WORK REQUEST 1
Answer these questions using the passage about the Clonmel parent-toddler group.
(a) Which programme organizes the parent-toddler groups each week?
(b) How can the community mothers who run the session be identified?
(c) How old is Laura, the younger of Antonia Coonan's daughters?
WORK REQUEST 2
Carry on the passage about the Clonmel parent-toddler group with the next few paragraphs, starting after its last sentence.

Some want their watching parent involved, others are happy to do their own thing. They may have not yet reached the stage of playing together, but the toddlers are clearly fascinated by their peers all around them.
One of several parent-toddler groups organised each week by the Clonmel Parent Support Programme, it is an opportunity for social interaction by parents as well as the children.
Two of the community mothers, identifiable by their turquoise polo shirts and name badges, facilitate the two-hour session, which includes a group sing-song and sit-down snack time for all the children while the parents have coffee.
Among the gathering on a recent Thursday morning in St Mary’s Parish Hall is Antonia Coonan who started coming from Fethard, Co Tipperary, with her daughters three weeks ago.
Katie (2) is still acclimatising herself to the crowd, her arms firmly entwined around her mother’s neck as they sit on the floor together, but her 11-month-old sister, Laura, is striking out on her own.
They “absolutely love it”, says Coonan, who works part-time as a vet and is juggling her hours to come here. “They love the social side of it and the different toys to play with.”
She herself appreciates the chance to talk to other parents. “If you are going through a phase with yours, you will find somebody going through the same phase with theirs.”

RECORD SET

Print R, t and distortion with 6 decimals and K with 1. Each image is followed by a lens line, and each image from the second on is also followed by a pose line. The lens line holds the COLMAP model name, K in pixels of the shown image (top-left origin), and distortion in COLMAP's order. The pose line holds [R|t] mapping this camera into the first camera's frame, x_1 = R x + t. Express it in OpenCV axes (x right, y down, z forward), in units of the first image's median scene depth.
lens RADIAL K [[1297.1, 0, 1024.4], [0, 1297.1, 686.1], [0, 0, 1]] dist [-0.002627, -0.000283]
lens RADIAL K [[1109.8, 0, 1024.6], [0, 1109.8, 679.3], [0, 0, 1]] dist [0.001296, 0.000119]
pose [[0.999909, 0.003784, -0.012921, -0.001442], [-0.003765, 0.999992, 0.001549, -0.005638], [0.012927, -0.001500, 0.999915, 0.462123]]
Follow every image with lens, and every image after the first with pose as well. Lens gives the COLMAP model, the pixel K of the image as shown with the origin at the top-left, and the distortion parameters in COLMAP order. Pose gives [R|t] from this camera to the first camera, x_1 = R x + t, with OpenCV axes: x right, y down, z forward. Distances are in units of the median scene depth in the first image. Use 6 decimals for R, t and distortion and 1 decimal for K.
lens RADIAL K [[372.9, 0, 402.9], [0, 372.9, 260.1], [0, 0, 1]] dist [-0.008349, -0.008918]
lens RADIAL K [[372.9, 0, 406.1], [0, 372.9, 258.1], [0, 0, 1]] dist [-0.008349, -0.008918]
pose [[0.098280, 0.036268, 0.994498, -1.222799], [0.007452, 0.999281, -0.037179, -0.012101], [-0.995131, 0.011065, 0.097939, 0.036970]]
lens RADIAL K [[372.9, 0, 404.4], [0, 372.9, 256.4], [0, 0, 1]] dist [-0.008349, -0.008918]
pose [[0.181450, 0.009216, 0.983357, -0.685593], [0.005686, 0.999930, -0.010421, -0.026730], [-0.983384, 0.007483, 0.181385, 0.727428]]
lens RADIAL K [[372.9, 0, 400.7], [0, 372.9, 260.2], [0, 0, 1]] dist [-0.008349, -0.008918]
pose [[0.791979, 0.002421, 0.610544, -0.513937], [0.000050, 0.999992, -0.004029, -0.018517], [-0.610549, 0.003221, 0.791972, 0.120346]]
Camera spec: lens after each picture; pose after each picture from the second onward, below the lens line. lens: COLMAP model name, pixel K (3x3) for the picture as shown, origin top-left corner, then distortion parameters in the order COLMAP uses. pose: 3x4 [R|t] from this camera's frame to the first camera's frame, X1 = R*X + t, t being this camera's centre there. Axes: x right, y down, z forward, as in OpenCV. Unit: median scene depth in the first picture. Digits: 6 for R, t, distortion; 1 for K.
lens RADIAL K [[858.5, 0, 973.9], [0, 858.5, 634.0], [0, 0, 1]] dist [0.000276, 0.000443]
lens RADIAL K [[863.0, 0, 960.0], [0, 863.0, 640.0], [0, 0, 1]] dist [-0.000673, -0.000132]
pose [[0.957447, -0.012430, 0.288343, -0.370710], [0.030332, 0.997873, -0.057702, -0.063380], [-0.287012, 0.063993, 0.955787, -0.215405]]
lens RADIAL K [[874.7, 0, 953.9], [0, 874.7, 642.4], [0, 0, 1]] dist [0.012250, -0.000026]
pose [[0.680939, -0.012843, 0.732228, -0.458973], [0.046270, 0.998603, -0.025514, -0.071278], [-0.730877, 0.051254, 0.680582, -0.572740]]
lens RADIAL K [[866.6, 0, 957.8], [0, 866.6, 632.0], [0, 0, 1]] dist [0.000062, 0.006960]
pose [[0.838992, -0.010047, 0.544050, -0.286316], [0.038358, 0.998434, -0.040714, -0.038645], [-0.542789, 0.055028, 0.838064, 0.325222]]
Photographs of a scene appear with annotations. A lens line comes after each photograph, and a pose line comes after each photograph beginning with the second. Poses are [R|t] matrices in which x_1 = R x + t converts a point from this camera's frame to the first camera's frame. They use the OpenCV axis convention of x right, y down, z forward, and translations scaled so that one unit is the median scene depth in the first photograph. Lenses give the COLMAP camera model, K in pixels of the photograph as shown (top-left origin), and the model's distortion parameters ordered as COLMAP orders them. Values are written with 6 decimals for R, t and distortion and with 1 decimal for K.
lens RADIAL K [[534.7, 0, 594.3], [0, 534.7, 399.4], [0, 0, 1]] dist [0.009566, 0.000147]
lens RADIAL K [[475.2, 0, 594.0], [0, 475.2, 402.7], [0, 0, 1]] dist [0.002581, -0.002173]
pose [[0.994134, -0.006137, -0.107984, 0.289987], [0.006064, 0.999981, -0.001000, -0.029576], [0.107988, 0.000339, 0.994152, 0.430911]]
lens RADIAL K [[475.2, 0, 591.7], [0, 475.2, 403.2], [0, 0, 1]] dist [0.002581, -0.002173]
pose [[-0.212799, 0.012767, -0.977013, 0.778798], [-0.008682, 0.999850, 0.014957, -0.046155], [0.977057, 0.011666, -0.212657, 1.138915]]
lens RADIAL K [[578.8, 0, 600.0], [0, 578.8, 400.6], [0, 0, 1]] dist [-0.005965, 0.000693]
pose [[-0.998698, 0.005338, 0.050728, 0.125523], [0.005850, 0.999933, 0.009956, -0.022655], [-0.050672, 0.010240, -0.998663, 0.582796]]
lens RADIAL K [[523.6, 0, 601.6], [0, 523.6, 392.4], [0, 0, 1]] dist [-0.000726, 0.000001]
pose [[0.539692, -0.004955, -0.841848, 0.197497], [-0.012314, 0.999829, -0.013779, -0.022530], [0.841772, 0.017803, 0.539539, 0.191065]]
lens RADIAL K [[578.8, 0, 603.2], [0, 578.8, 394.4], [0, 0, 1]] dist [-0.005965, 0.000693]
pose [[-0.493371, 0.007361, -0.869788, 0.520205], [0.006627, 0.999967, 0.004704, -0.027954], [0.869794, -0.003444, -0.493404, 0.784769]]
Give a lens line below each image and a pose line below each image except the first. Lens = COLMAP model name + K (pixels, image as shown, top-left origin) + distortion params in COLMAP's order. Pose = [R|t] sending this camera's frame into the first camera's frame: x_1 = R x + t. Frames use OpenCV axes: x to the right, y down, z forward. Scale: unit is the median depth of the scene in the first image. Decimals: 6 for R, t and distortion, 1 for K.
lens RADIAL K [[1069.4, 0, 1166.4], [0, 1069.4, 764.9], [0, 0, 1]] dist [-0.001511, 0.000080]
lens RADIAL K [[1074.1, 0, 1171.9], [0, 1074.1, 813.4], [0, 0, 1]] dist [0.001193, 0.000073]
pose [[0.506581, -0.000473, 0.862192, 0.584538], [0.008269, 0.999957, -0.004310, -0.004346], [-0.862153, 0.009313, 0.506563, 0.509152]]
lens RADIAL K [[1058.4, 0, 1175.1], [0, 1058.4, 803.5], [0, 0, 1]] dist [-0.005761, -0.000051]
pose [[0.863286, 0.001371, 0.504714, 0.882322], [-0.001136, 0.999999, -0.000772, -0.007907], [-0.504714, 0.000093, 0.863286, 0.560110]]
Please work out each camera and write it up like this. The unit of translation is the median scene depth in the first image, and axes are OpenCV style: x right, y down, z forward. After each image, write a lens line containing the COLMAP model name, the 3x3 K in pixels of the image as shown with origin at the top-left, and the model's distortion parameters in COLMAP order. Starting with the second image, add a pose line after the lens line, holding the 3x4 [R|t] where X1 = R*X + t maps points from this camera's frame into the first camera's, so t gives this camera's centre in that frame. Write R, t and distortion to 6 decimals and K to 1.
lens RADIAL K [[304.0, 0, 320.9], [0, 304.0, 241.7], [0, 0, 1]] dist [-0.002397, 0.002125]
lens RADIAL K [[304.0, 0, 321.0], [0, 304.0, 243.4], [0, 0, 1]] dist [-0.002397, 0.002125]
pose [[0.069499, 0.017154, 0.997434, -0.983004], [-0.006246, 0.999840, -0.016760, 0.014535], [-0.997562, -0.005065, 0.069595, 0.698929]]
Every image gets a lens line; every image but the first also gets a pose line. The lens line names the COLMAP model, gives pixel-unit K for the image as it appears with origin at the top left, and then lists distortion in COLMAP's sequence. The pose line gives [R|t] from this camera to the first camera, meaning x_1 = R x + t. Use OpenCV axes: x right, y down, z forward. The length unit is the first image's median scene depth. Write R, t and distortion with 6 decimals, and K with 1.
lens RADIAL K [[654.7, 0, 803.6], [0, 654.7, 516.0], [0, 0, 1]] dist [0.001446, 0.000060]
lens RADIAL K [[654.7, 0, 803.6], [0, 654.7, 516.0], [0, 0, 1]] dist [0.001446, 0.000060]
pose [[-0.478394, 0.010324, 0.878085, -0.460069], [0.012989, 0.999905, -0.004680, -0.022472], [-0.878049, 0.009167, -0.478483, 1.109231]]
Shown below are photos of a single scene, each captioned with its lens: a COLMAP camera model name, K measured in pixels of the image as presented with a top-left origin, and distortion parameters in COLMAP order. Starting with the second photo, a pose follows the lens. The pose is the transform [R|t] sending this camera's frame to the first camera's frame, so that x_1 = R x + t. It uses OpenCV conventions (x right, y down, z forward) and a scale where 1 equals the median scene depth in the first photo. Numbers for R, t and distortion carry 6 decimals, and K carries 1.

TASK ANSWER 1
(a) The Clonmel Parent Support Programme.
(b) By their turquoise polo shirts and name badges.
(c) 11 months old.

TASK ANSWER 2
Christine Meehan is a veteran of the group, having attended for nearly a decade with each of her four children. “I am not from Clonmel originally and I did it to make friends,” she says, as her youngest child, Rachel (2), is engrossed in playing with a sturdy, circular wooden kitchen.
Although Meehan had been working in the town before she had her first child, Karen (9), “I did not have any friends who were mothers”. You can’t really approach a parent with a buggy in Dunnes or Penney’s, she remarks, but in a group like this “if your kids are playing with the same toy, you are not going to just stand there and not say anything”.
Her best friend now is a woman she met at the group whose daughter is only three weeks older than Karen.
Michael Baker is sitting on a bench against the wall and, as one of only two fathers present today, says “I feel awkward being here”. But he has come for the sake of his 16-month-old son, Freddie, who is very happily mingling.
His wife, Nessa, started bringing Freddie to the group during her maternity leave, before she returned to her job as a teacher. She has been encouraging Michael to continue the habit, as he now takes the morning “parenting shift” when she leaves the house at 8.30am, before he starts work at the local Abbott laboratories at 4.30pm.
Siida Skarzynski says it is her 16-month-old son, Kareem Abdul, who “makes sure I come here every week, he loves it”. A Turkish national, she arrived in Clonmel two years ago and has found the group very inviting. “It is easy to meet people.”
COMMUNITY MOTHERS: WHAT ARE THEY?
The State’s biggest and longest-running community mothers’ programme was set up in Dublin in the last recession, during the 1980s. It now involves about 150 volunteers providing peer support to about 2,000 parents each year, mainly in disadvantaged areas.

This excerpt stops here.